Infernal Affairs incarne pour moi un point-tournant dans le paysage du polar HK, l'heure n'étant plus aux gun fights énervés à la Tsui Hark ou à la John Woo, mais à la mise en scène sobre, tout en retenue, et à une écriture brillante qui repose essentiellement sur la psychologie profonde de ses protagonistes principaux et aux relations qu'ils entretiennent, tous campés par d'excellents acteurs (le casting est ici une force avec notamment Andy Lau, Tony Leung, Anthony Wong, et Eric Tsang). Bref, le mot d'ordre est réalisme, crédibilité, et implication (de la part du spectateur).
L'intelligence du traitement, c'est que l'infiltration ne repose pas sur le fait de deviner qui est la taupe de chacun des deux camps (la police ou la mafia chinoise) puisque leur identité est déjà connue, mais plutôt de savoir quelles en sont les conséquences sur un plan humain et existentiel. Pas d'intrigue alambiquée, les enjeux étant posés dès le départ, et le tout est rendu dynamique et captivant grâce à un montage efficace, une forte identité visuelle urbaine, et à une tension bien rendue, surtout lorsque les deux taupes sont sur le point de découvrir qui est qui. En effet, on finit par s'attacher à eux pour des raisons différentes, le gangster commençant à construire une vie comme il la souhaite, le policier subissant l'enfer permanent du milieu criminel en vivant sur la brèche et souhaiterait en sortir. Un fond travaillé qui n'empêche pas des séquences d'infiltration réussies, comme celles qui tournent autour de la manière de communiquer pour éviter de se faire griller, aussi nerveuses qu'un échange de coups de feu. Bref, du film noir revisité à la sauce HK avec des dialogues riches en allusion sur la double identité qui soulignent l'absence de manichéisme du script. En dehors du duo principal, les deux chefs sont aussi intéressants à suivre par la double relation triangulaire qu'ils forment avec les infiltrés (j'ai une préférence pour le Parrain Sam, plus mis en avant et ayant un enjeu plus fort), à la fois paternelle et professionnelle.

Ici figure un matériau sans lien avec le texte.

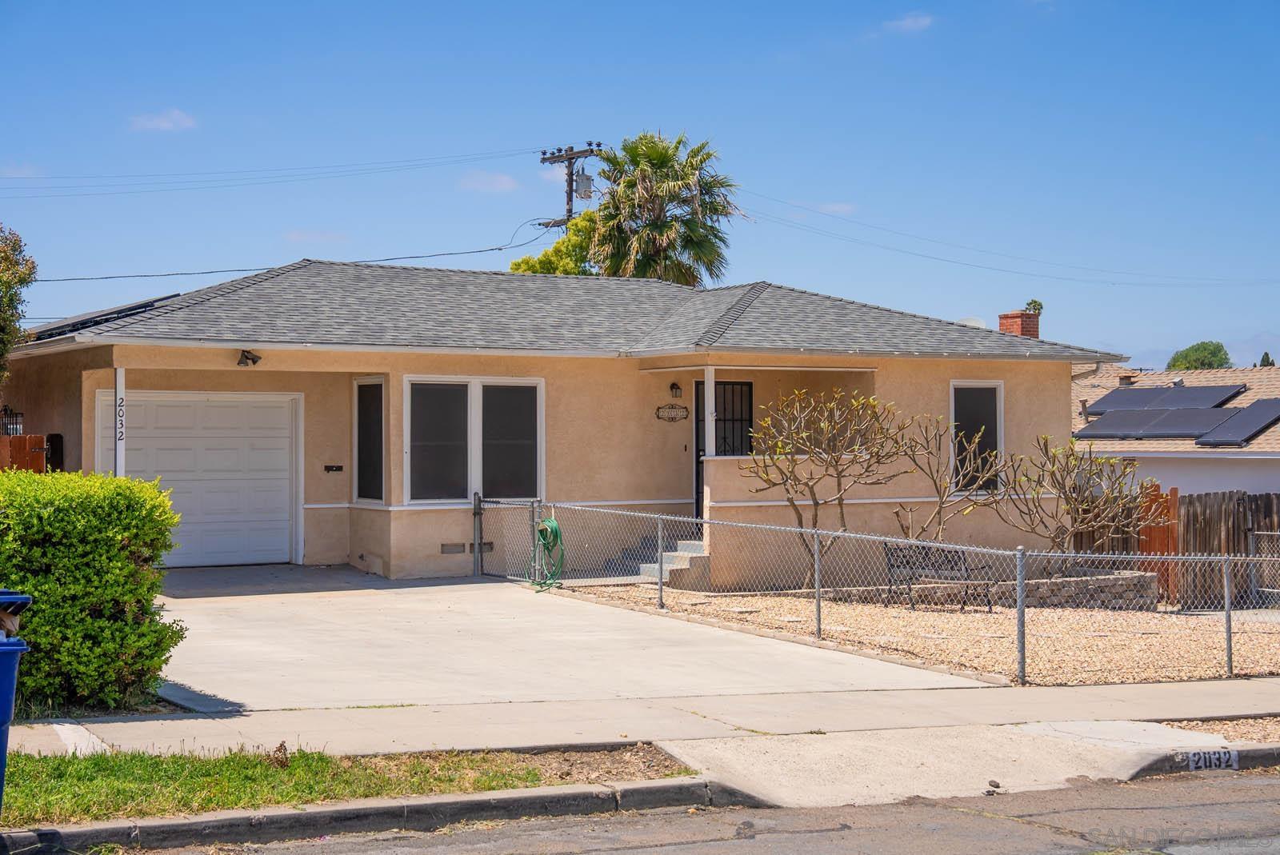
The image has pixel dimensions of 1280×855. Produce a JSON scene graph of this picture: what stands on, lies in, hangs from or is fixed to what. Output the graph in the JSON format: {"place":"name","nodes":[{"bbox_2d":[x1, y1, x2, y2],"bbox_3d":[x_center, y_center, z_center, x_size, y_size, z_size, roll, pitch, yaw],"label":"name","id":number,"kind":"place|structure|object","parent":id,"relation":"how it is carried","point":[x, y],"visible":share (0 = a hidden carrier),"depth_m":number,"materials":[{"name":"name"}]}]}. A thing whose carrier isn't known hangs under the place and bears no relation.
{"place":"outdoors","nodes":[
{"label":"outdoors","id":0,"kind":"place"},
{"bbox_2d":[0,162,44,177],"label":"cloud","id":1,"kind":"structure","parent":0,"point":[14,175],"materials":[{"name":"white"}]},
{"bbox_2d":[128,108,196,132],"label":"cloud","id":2,"kind":"structure","parent":0,"point":[166,126],"materials":[{"name":"white"}]},
{"bbox_2d":[282,228,344,244],"label":"cloud","id":3,"kind":"structure","parent":0,"point":[297,235],"materials":[{"name":"white"}]},
{"bbox_2d":[457,170,519,192],"label":"cloud","id":4,"kind":"structure","parent":0,"point":[504,183],"materials":[{"name":"white"}]},
{"bbox_2d":[3,260,1131,589],"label":"house","id":5,"kind":"structure","parent":0,"point":[948,370],"depth_m":22.14,"materials":[{"name":"beige paint"}]},
{"bbox_2d":[0,404,23,437],"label":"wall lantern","id":6,"kind":"object","parent":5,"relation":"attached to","point":[6,410],"visible":0.75,"depth_m":20.84,"materials":[{"name":"black metal"}]},
{"bbox_2d":[45,432,63,473],"bbox_3d":[-7.054,0.431,20.891,0.217,0.746,0.442,0,-1,-30],"label":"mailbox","id":7,"kind":"object","parent":5,"relation":"attached to","point":[56,447],"visible":0.52,"depth_m":20.76,"materials":[{"name":"black"}]},
{"bbox_2d":[27,294,175,340],"bbox_3d":[-6.811,-1.326,21.862,1.687,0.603,3.091,0,-1,-30],"label":"solar panel","id":8,"kind":"object","parent":5,"relation":"on","point":[111,313],"visible":0.35,"depth_m":21.12,"materials":[{"name":"black glass"}]},
{"bbox_2d":[113,367,126,476],"bbox_3d":[-5.519,0.488,18.490,0.171,2.340,0.207,0,-1,-30],"label":"porch post","id":9,"kind":"object","parent":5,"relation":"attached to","point":[121,380],"visible":0.62,"depth_m":18.45,"materials":[{"name":"white"}]},
{"bbox_2d":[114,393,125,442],"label":"house number","id":10,"kind":"object","parent":9,"relation":"attached to","point":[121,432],"visible":0.89,"depth_m":18.43,"materials":[{"name":"black metal"}]},
{"bbox_2d":[101,390,303,566],"bbox_3d":[-5.298,0.686,21.011,2.811,2.077,0.134,0,-1,-30],"label":"garage door","id":11,"kind":"structure","parent":5,"relation":"in","point":[276,410],"depth_m":21.00,"materials":[{"name":"white metal"}]},
{"bbox_2d":[236,349,261,366],"bbox_3d":[-4.594,-0.813,20.445,0.270,0.218,0.366,0,-1,-30],"label":"floodlight","id":12,"kind":"object","parent":5,"relation":"attached to","point":[254,360],"visible":0.97,"depth_m":20.43,"materials":[{"name":"black metal"}]},
{"bbox_2d":[324,464,343,472],"bbox_3d":[-3.645,0.489,20.706,0.289,0.122,0.086,0,-1,-30],"label":"mailbox","id":13,"kind":"object","parent":5,"relation":"attached to","point":[339,470],"visible":0.96,"depth_m":20.70,"materials":[{"name":"black"}]},
{"bbox_2d":[352,377,384,505],"bbox_3d":[-3.192,0.119,20.930,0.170,1.784,1.098,0,-1,-30],"label":"window","id":14,"kind":"structure","parent":5,"relation":"in","point":[366,410],"depth_m":21.05,"materials":[{"name":"glass"}]},
{"bbox_2d":[440,541,464,553],"bbox_3d":[-2.234,1.424,20.589,0.365,0.163,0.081,0,-1,-30],"label":"foundation vent","id":15,"kind":"object","parent":5,"relation":"in","point":[444,547],"visible":0.97,"depth_m":20.57,"materials":[{"name":"metal"}]},
{"bbox_2d":[405,376,543,505],"bbox_3d":[-1.954,0.108,20.806,1.992,1.756,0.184,0,-1,-30],"label":"window","id":16,"kind":"structure","parent":5,"relation":"in","point":[472,390],"depth_m":20.81,"materials":[{"name":"glass"}]},
{"bbox_2d":[475,540,494,552],"bbox_3d":[-1.921,1.434,20.901,0.331,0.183,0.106,0,-1,-30],"label":"foundation vent","id":17,"kind":"object","parent":5,"relation":"in","point":[487,544],"visible":0.61,"depth_m":20.87,"materials":[{"name":"metal"}]},
{"bbox_2d":[634,536,706,588],"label":"front steps","id":18,"kind":"structure","parent":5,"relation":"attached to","point":[670,562],"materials":[{"name":"grey concrete"}]},
{"bbox_2d":[655,403,689,421],"bbox_3d":[0.419,-0.184,22.451,0.664,0.275,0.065,0,-1,-30],"label":"house number sign","id":19,"kind":"object","parent":5,"relation":"attached to","point":[672,407],"visible":0.97,"depth_m":22.43,"materials":[{"name":"black metal"}]},
{"bbox_2d":[668,380,683,398],"bbox_3d":[0.469,-0.496,22.748,0.158,0.277,0.236,0,-1,-30],"label":"wall lamp","id":20,"kind":"object","parent":5,"relation":"attached to","point":[672,387],"visible":0.95,"depth_m":22.70,"materials":[{"name":"black metal"}]},
{"bbox_2d":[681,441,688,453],"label":"doorbell","id":21,"kind":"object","parent":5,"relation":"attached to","point":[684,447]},
{"bbox_2d":[703,366,715,458],"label":"porch post","id":22,"kind":"structure","parent":5,"relation":"attached to","point":[707,430],"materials":[{"name":"white"}]},
{"bbox_2d":[693,380,752,520],"bbox_3d":[1.113,0.460,23.180,1.005,2.288,0.150,0,-1,-30],"label":"front door","id":23,"kind":"structure","parent":5,"relation":"in","point":[700,450],"depth_m":23.21,"materials":[{"name":"black metal"}]},
{"bbox_2d":[956,316,987,328],"bbox_3d":[5.305,-1.460,28.101,0.610,0.547,0.587,0,-1,-30],"label":"satellite dish","id":24,"kind":"object","parent":5,"relation":"on","point":[978,325],"visible":0.26,"depth_m":28.05,"materials":[{"name":"white"}]},
{"bbox_2d":[949,379,1004,492],"bbox_3d":[4.334,0.094,22.778,0.910,1.794,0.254,0,-1,-30],"label":"window","id":25,"kind":"structure","parent":5,"relation":"in","point":[953,390],"depth_m":22.86,"materials":[{"name":"glass"}]},
{"bbox_2d":[997,308,1040,338],"bbox_3d":[7.673,-1.397,35.071,0.739,1.821,0.792,0,-1,-30],"label":"brick chimney","id":26,"kind":"object","parent":5,"relation":"on","point":[1003,322],"visible":0.47,"depth_m":34.89,"materials":[{"name":"red brick"}]},
{"bbox_2d":[1024,298,1043,314],"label":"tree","id":27,"kind":"object","parent":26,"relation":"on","point":[1040,305],"visible":0.74,"depth_m":39.62,"materials":[{"name":"green plant"}]},
{"bbox_2d":[142,568,999,713],"label":"driveway","id":28,"kind":"structure","parent":0,"point":[231,624],"materials":[{"name":"grey concrete"}]},
{"bbox_2d":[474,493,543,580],"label":"chain-link gate","id":29,"kind":"structure","parent":28,"relation":"on","point":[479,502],"depth_m":21.00,"materials":[{"name":"grey metal"}]},
{"bbox_2d":[0,0,1279,366],"label":"sky","id":30,"kind":"structure","parent":0,"point":[599,14],"materials":[{"name":"blue"}]},
{"bbox_2d":[3,678,1279,817],"label":"sidewalk","id":31,"kind":"structure","parent":0,"point":[1090,691],"materials":[{"name":"grey concrete"}]},
{"bbox_2d":[0,589,33,814],"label":"trash bin","id":32,"kind":"object","parent":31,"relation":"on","point":[6,711],"visible":0.99,"depth_m":7.44,"materials":[{"name":"blue plastic"}]},
{"bbox_2d":[137,765,1279,854],"label":"road","id":33,"kind":"structure","parent":0,"point":[1250,789],"materials":[{"name":"grey asphalt"}]},
{"bbox_2d":[816,201,857,214],"label":"cloud","id":34,"kind":"structure","parent":0,"point":[838,208],"materials":[{"name":"white"}]},
{"bbox_2d":[883,12,934,33],"label":"cloud","id":35,"kind":"structure","parent":0,"point":[920,21],"materials":[{"name":"white"}]},
{"bbox_2d":[549,580,1279,686],"label":"gravel yard","id":36,"kind":"structure","parent":0,"point":[1118,622],"materials":[{"name":"beige gravel"}]},
{"bbox_2d":[486,496,1279,684],"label":"chain-link fence","id":37,"kind":"object","parent":36,"relation":"on","point":[1226,604],"visible":0.86,"depth_m":15.62,"materials":[{"name":"grey metal"}]},
{"bbox_2d":[531,516,565,590],"bbox_3d":[-1.072,1.447,20.216,0.434,0.822,0.690,0,-1,-30],"label":"garden hose","id":38,"kind":"object","parent":37,"relation":"hanging from","point":[552,527],"visible":0.91,"depth_m":20.12,"materials":[{"name":"green rubber"}]},
{"bbox_2d":[882,541,995,610],"bbox_3d":[3.286,1.639,19.130,0.588,0.770,1.375,0,-1,-41],"label":"bench","id":39,"kind":"object","parent":36,"relation":"on","point":[908,562],"visible":0.81,"depth_m":19.12,"materials":[{"name":"metal"}]},
{"bbox_2d":[810,568,1158,610],"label":"stone retaining wall","id":40,"kind":"structure","parent":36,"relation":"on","point":[1118,579],"depth_m":19.11,"materials":[{"name":"grey stone"}]},
{"bbox_2d":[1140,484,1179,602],"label":"wooden gate","id":41,"kind":"structure","parent":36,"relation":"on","point":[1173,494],"depth_m":21.26,"materials":[{"name":"brown wood"}]},
{"bbox_2d":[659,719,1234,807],"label":"driveway apron","id":42,"kind":"structure","parent":0,"point":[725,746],"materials":[{"name":"concrete"}]},
{"bbox_2d":[1071,361,1279,495],"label":"neighboring house","id":43,"kind":"structure","parent":0,"point":[1186,485],"depth_m":34.77,"materials":[{"name":"paint"}]},
{"bbox_2d":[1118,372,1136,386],"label":"roof vent","id":44,"kind":"object","parent":43,"relation":"on","point":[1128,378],"visible":0.83,"depth_m":39.74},
{"bbox_2d":[1076,407,1231,440],"bbox_3d":[9.926,-0.122,33.630,2.304,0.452,2.162,0,-1,-30],"label":"solar panel","id":45,"kind":"object","parent":43,"relation":"on","point":[1138,430],"visible":0.93,"depth_m":33.34,"materials":[{"name":"grey"}]},
{"bbox_2d":[1084,382,1247,413],"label":"solar panel","id":46,"kind":"object","parent":43,"relation":"on","point":[1141,405],"visible":0.81,"depth_m":36.10,"materials":[{"name":"glass"}]},
{"bbox_2d":[1193,396,1279,446],"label":"solar panel","id":47,"kind":"object","parent":43,"relation":"on","point":[1250,410],"visible":0.96,"depth_m":31.82,"materials":[{"name":"grey"}]},
{"bbox_2d":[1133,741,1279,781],"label":"curb","id":48,"kind":"structure","parent":0,"point":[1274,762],"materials":[{"name":"grey concrete"}]},
{"bbox_2d":[1183,748,1240,770],"bbox_3d":[3.238,1.884,9.849,0.304,0.120,0.160,0,-1,-30],"label":"house number","id":49,"kind":"object","parent":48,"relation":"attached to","point":[1190,759],"visible":0.97,"depth_m":9.84,"materials":[{"name":"white"}]},
{"label":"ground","id":50,"kind":"structure","parent":0},
{"bbox_2d":[0,224,36,386],"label":"tree","id":51,"kind":"object","parent":50,"relation":"on","point":[6,258],"visible":0.99,"depth_m":20.35,"materials":[{"name":"green plant"}]},
{"bbox_2d":[0,433,47,471],"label":"wooden fence","id":52,"kind":"object","parent":50,"relation":"on","point":[38,454],"visible":0.33,"depth_m":18.56,"materials":[{"name":"brown wood"}]},
{"bbox_2d":[0,469,187,713],"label":"hedge","id":53,"kind":"object","parent":50,"relation":"on","point":[129,597],"visible":0.95,"depth_m":10.76,"materials":[{"name":"green plant"}]},
{"bbox_2d":[0,741,683,825],"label":"grass strip","id":54,"kind":"object","parent":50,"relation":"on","point":[63,762],"visible":0.59,"depth_m":8.76,"materials":[{"name":"green plant"}]},
{"bbox_2d":[509,210,600,275],"bbox_3d":[-1.771,-1.652,47.236,3.818,8.396,3.872,0,-1,41],"label":"tree","id":55,"kind":"object","parent":50,"relation":"on","point":[524,260],"visible":0.21,"depth_m":46.28,"materials":[{"name":"green plant"}]},
{"bbox_2d":[536,141,603,229],"bbox_3d":[-1.809,-2.554,45.335,0.780,10.063,2.231,0,-1,-30],"label":"utility pole","id":56,"kind":"object","parent":50,"relation":"on","point":[570,158],"visible":0.34,"depth_m":45.22,"materials":[{"name":"brown wood"}]},
{"bbox_2d":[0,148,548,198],"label":"power line","id":57,"kind":"object","parent":56,"relation":"attached to","point":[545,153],"visible":0.96,"depth_m":42.25,"materials":[{"name":"plastic"}]},
{"bbox_2d":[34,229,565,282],"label":"power line","id":58,"kind":"object","parent":56,"relation":"attached to","point":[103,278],"visible":0.89,"depth_m":34.66,"materials":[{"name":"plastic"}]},
{"bbox_2d":[574,171,593,198],"bbox_3d":[-1.394,-5.892,42.507,0.501,0.705,0.510,0,-1,-30],"label":"transformer","id":59,"kind":"object","parent":56,"relation":"attached to","point":[582,183],"visible":0.89,"depth_m":42.35,"materials":[{"name":"grey metal"}]},
{"bbox_2d":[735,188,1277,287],"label":"power line","id":60,"kind":"object","parent":56,"relation":"attached to","point":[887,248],"visible":0.95,"depth_m":42.57,"materials":[{"name":"plastic"}]},
{"bbox_2d":[582,132,739,284],"bbox_3d":[0.499,-2.430,41.246,4.301,9.310,4.411,0,0,-2],"label":"palm tree","id":61,"kind":"object","parent":50,"relation":"on","point":[660,161],"visible":0.8,"depth_m":40.74,"materials":[{"name":"plant"}]},
{"bbox_2d":[740,383,911,570],"bbox_3d":[2.122,0.715,20.155,2.167,2.519,2.039,0,-1,-30],"label":"bare tree","id":62,"kind":"object","parent":50,"relation":"on","point":[807,485],"visible":0.98,"depth_m":19.99,"materials":[{"name":"plant"}]},
{"bbox_2d":[884,407,996,543],"bbox_3d":[3.619,0.857,21.250,1.650,2.207,1.608,0,-1,-30],"label":"bare shrub","id":63,"kind":"object","parent":50,"relation":"on","point":[940,510],"visible":0.96,"depth_m":21.13,"materials":[{"name":"plant"}]},
{"bbox_2d":[993,434,1152,570],"bbox_3d":[5.140,1.033,20.732,1.930,2.021,1.948,0,-1,-30],"label":"bare shrub","id":64,"kind":"object","parent":50,"relation":"on","point":[1078,514],"visible":0.95,"depth_m":20.60,"materials":[{"name":"plant"}]},
{"bbox_2d":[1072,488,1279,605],"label":"wooden fence","id":65,"kind":"object","parent":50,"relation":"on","point":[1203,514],"visible":0.56,"depth_m":21.97,"materials":[{"name":"brown wood"}]},
{"bbox_2d":[1166,340,1231,370],"label":"tree","id":66,"kind":"object","parent":50,"relation":"on","point":[1218,350],"visible":0.44,"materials":[{"name":"green plant"}]},
{"bbox_2d":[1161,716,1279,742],"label":"gravel strip","id":67,"kind":"object","parent":50,"relation":"on","point":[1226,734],"visible":0.5,"depth_m":10.95,"materials":[{"name":"beige gravel"}]},
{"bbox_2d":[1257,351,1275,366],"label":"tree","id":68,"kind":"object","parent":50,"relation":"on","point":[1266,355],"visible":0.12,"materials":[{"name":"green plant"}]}
]}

Quant aux séquences d'action, elles sont peu nombreuses et filmées sans esbroufe, l'intérêt étant qu'aucune ne soit gratuite. Sèches, parfois hors-champ, et en phase avec le ton sérieux de l'ensemble, l'impact qu'elles réservent aux personnages n'en est que plus puissant, chargées même d'une forte dimension tragique durant les moments-clé, avec un bodycount peu fourni mais marquant (je pense bien sûr aux scènes du toit et de l'ascenseur).
En conclusion, un polar urbain HK tendu, existentiel, et non manichéen. Clairement un must see du genre.